I had never seen Tarquin so differently – so filled with determination, passion. Maybe even madness. In truth, I had always underestimated him. I never thought he would even be alive long enough to create his first heir. But as I looked at him now, analyzing him, I could tell he had grown. There was no longer fear in his eyes or instability of his reign. His youth that had once been his biggest flaw but now seemed to be his greatest advantage. It had been a while since I had met a Lord who had dreamed so large, who dreams as wildly as I do, and now I knew how other Lords felt. Wary if not threatened. People who dream the most are the ones who become the most legendary lords. The feared.

"Under the Mountain has ate out your brain cells and you are now trying to fight a battle that no longer exists. Go home, my friend." I was about to turn away, but then he let out a mirthless laugh.

"I think you know I am right," Tarquin countered. "I think you know there's more threats and I think you wouldn't be at Tamlin's court if you believed that Feyre was safe here." My knuckles turned into firm balls and my nose flared when I turned my head towards him.
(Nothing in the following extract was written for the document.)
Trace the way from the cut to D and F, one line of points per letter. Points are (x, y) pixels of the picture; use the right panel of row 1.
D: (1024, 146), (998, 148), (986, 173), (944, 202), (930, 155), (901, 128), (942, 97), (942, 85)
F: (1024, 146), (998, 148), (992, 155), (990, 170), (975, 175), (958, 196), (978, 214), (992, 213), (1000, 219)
"I _think_ that you're talking to the wrong person and if you walk away right now then I'll pretend this conversation never happened." Tarquin took a step towards me - a dangerous, dangerous step. My body straightened, looking down at him.

"Your reign has been short, Tarquin. You don't want to compromise that," I warned with a silky voice, my eyes blazing.

"It will be compromised anyways if our entire world falls apart," he said, and there was a part of me that grudgingly agreed. While he had only been alive for a little over half a century, I had been alive for a little over half of a millennium, and I knew that power was a disease. A lot of people craved it and very few could actually handle it. But it wasn't a war that I willing to fight right now.

"If you're going to put your energy into someone, don't put it into Tamlin," I advised, Hypbern burning into the back of my brain. "There are worse people."

"And, with Tamlin gone and Feyre to replace him will begin a new era," Tarquin said. I rolled my eyes dramatically. "An era of peace. Of strong, tranquil leaders who will make Prythian one." My eyes dragged towards the beautiful woman in the dark red dress, who now looked uncomfortable and out of place next to the people that called themselves members of the Spring Court. While she would no doubt be a queen of _something_ one day, whether it was next year or in five hundred years, I couldn't see her ruling the Court of Spring.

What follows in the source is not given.